### WORK TASK
How many lines in the data below contain the string "PARTITION"? Case counts, so answer with the number only.

* * * *

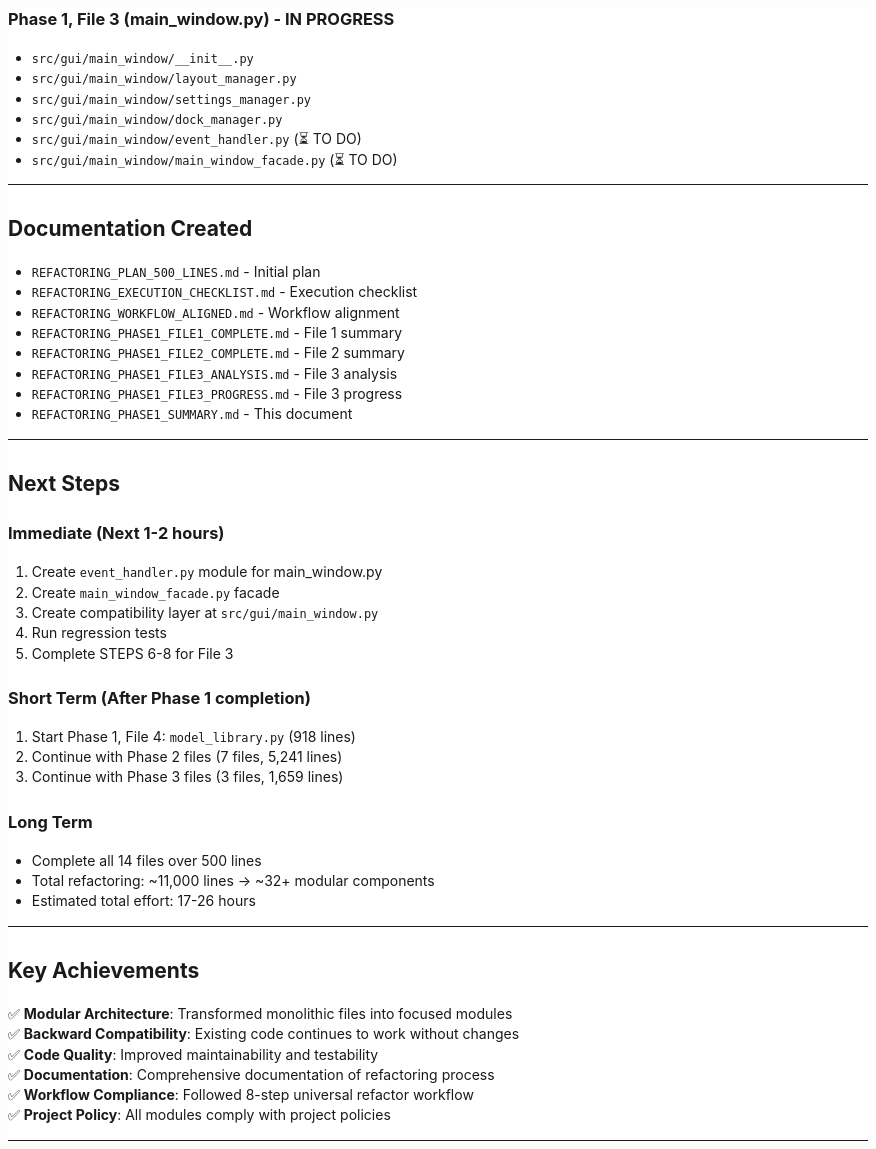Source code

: ### Phase 1, File 3 (main_window.py) - IN PROGRESS
- `src/gui/main_window/__init__.py`
- `src/gui/main_window/layout_manager.py`
- `src/gui/main_window/settings_manager.py`
- `src/gui/main_window/dock_manager.py`
- `src/gui/main_window/event_handler.py` (⏳ TO DO)
- `src/gui/main_window/main_window_facade.py` (⏳ TO DO)

---

## Documentation Created

- `REFACTORING_PLAN_500_LINES.md` - Initial plan
- `REFACTORING_EXECUTION_CHECKLIST.md` - Execution checklist
- `REFACTORING_WORKFLOW_ALIGNED.md` - Workflow alignment
- `REFACTORING_PHASE1_FILE1_COMPLETE.md` - File 1 summary
- `REFACTORING_PHASE1_FILE2_COMPLETE.md` - File 2 summary
- `REFACTORING_PHASE1_FILE3_ANALYSIS.md` - File 3 analysis
- `REFACTORING_PHASE1_FILE3_PROGRESS.md` - File 3 progress
- `REFACTORING_PHASE1_SUMMARY.md` - This document

---

## Next Steps

### Immediate (Next 1-2 hours)
1. Create `event_handler.py` module for main_window.py
2. Create `main_window_facade.py` facade
3. Create compatibility layer at `src/gui/main_window.py`
4. Run regression tests
5. Complete STEPS 6-8 for File 3

### Short Term (After Phase 1 completion)
1. Start Phase 1, File 4: `model_library.py` (918 lines)
2. Continue with Phase 2 files (7 files, 5,241 lines)
3. Continue with Phase 3 files (3 files, 1,659 lines)

### Long Term
- Complete all 14 files over 500 lines
- Total refactoring: ~11,000 lines → ~32+ modular components
- Estimated total effort: 17-26 hours

---

## Key Achievements

✅ **Modular Architecture**: Transformed monolithic files into focused modules  
✅ **Backward Compatibility**: Existing code continues to work without changes  
✅ **Code Quality**: Improved maintainability and testability  
✅ **Documentation**: Comprehensive documentation of refactoring process  
✅ **Workflow Compliance**: Followed 8-step universal refactor workflow  
✅ **Project Policy**: All modules comply with project policies  

---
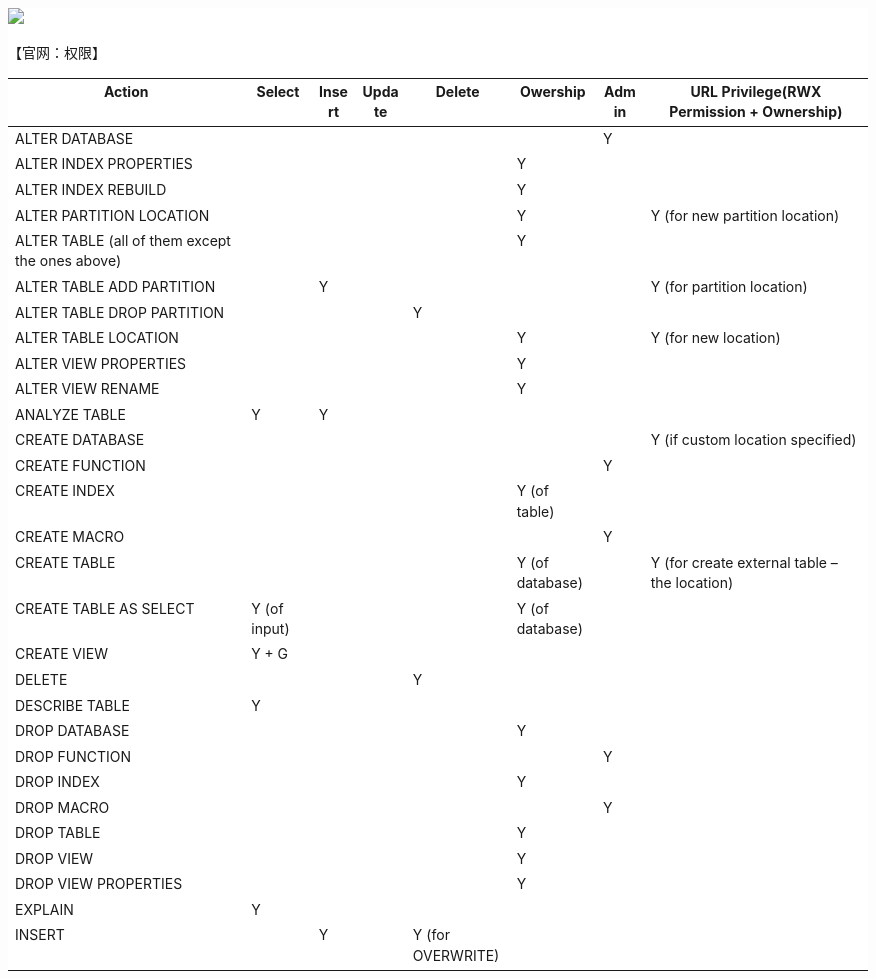 ![](https://wx1.sinaimg.cn/large/005zftzDgy1fz5c8bvsjkj30im077wft.jpg)



【官网：权限】

| Action                                            | Select       | Insert     | Update | Delete            | Owership        | Admin | URL Privilege(RWX   Permission + Ownership)     |
| ------------------------------------------------- | ------------ | ---------- | ------ | ----------------- | --------------- | ----- | ----------------------------------------------- |
| ALTER DATABASE                                    |              |            |        |                   |                 | Y     |                                                 |
| ALTER INDEX PROPERTIES                            |              |            |        |                   | Y               |       |                                                 |
| ALTER INDEX REBUILD                               |              |            |        |                   | Y               |       |                                                 |
| ALTER PARTITION LOCATION                          |              |            |        |                   | Y               |       | Y (for new partition   location)                |
| ALTER TABLE (all of them   except the ones above) |              |            |        |                   | Y               |       |                                                 |
| ALTER TABLE ADD PARTITION                         |              | Y          |        |                   |                 |       | Y (for partition location)                      |
| ALTER TABLE DROP PARTITION                        |              |            |        | Y                 |                 |       |                                                 |
| ALTER TABLE LOCATION                              |              |            |        |                   | Y               |       | Y (for new location)                            |
| ALTER VIEW PROPERTIES                             |              |            |        |                   | Y               |       |                                                 |
| ALTER VIEW RENAME                                 |              |            |        |                   | Y               |       |                                                 |
| ANALYZE TABLE                                     | Y            | Y          |        |                   |                 |       |                                                 |
| CREATE DATABASE                                   |              |            |        |                   |                 |       | Y (if custom location   specified)              |
| CREATE FUNCTION                                   |              |            |        |                   |                 | Y     |                                                 |
| CREATE INDEX                                      |              |            |        |                   | Y (of table)    |       |                                                 |
| CREATE MACRO                                      |              |            |        |                   |                 | Y     |                                                 |
| CREATE TABLE                                      |              |            |        |                   | Y (of database) |       | Y  (for create   external table – the location) |
| CREATE TABLE AS SELECT                            | Y (of input) |            |        |                   | Y (of database) |       |                                                 |
| CREATE VIEW                                       | Y + G        |            |        |                   |                 |       |                                                 |
| DELETE                                            |              |            |        | Y                 |                 |       |                                                 |
| DESCRIBE TABLE                                    | Y            |            |        |                   |                 |       |                                                 |
| DROP DATABASE                                     |              |            |        |                   | Y               |       |                                                 |
| DROP FUNCTION                                     |              |            |        |                   |                 | Y     |                                                 |
| DROP INDEX                                        |              |            |        |                   | Y               |       |                                                 |
| DROP MACRO                                        |              |            |        |                   |                 | Y     |                                                 |
| DROP TABLE                                        |              |            |        |                   | Y               |       |                                                 |
| DROP VIEW                                         |              |            |        |                   | Y               |       |                                                 |
| DROP VIEW PROPERTIES                              |              |            |        |                   | Y               |       |                                                 |
| EXPLAIN                                           | Y            |            |        |                   |                 |       |                                                 |
| INSERT                                            |              | Y          |        | Y (for OVERWRITE) |                 |       |                                                 |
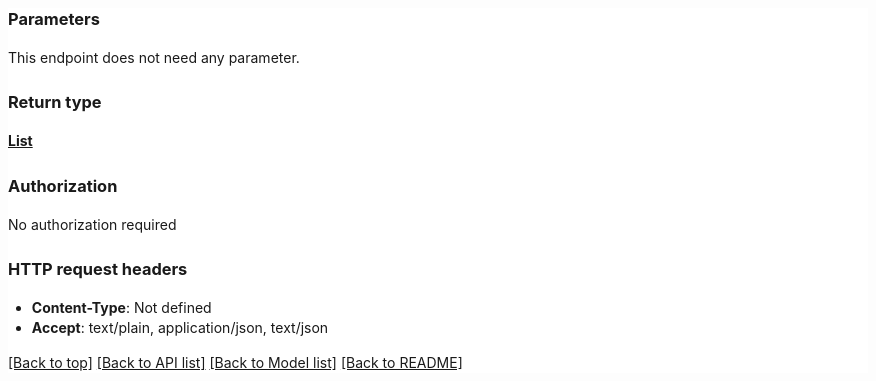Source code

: ### Parameters
This endpoint does not need any parameter.

### Return type

[**List<ProductMenuOption>**](ProductMenuOption.md)

### Authorization

No authorization required

### HTTP request headers

 - **Content-Type**: Not defined
 - **Accept**: text/plain, application/json, text/json

[[Back to top]](#) [[Back to API list]](../README.md#documentation-for-api-endpoints) [[Back to Model list]](../README.md#documentation-for-models) [[Back to README]](../README.md)

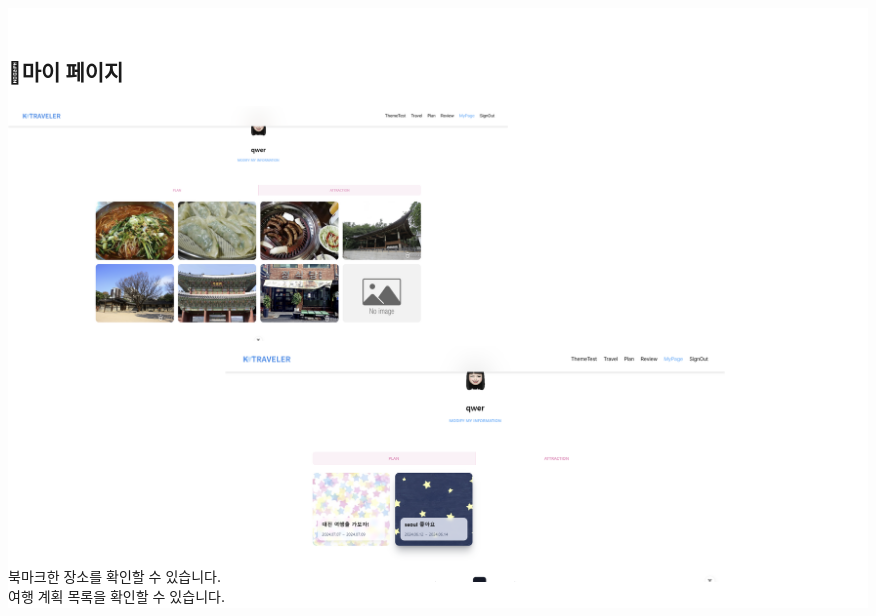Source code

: <br>

## 📌마이 페이지

<img src="resources/img/img_12.png" width="500px" />
<br> 
북마크한 장소를 확인할 수 있습니다.

<img src="resources/img/img_13.png" width="500px" />
<br> 
여행 계획 목록을 확인할 수 있습니다.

* * * *

### FINAL ANSWER
3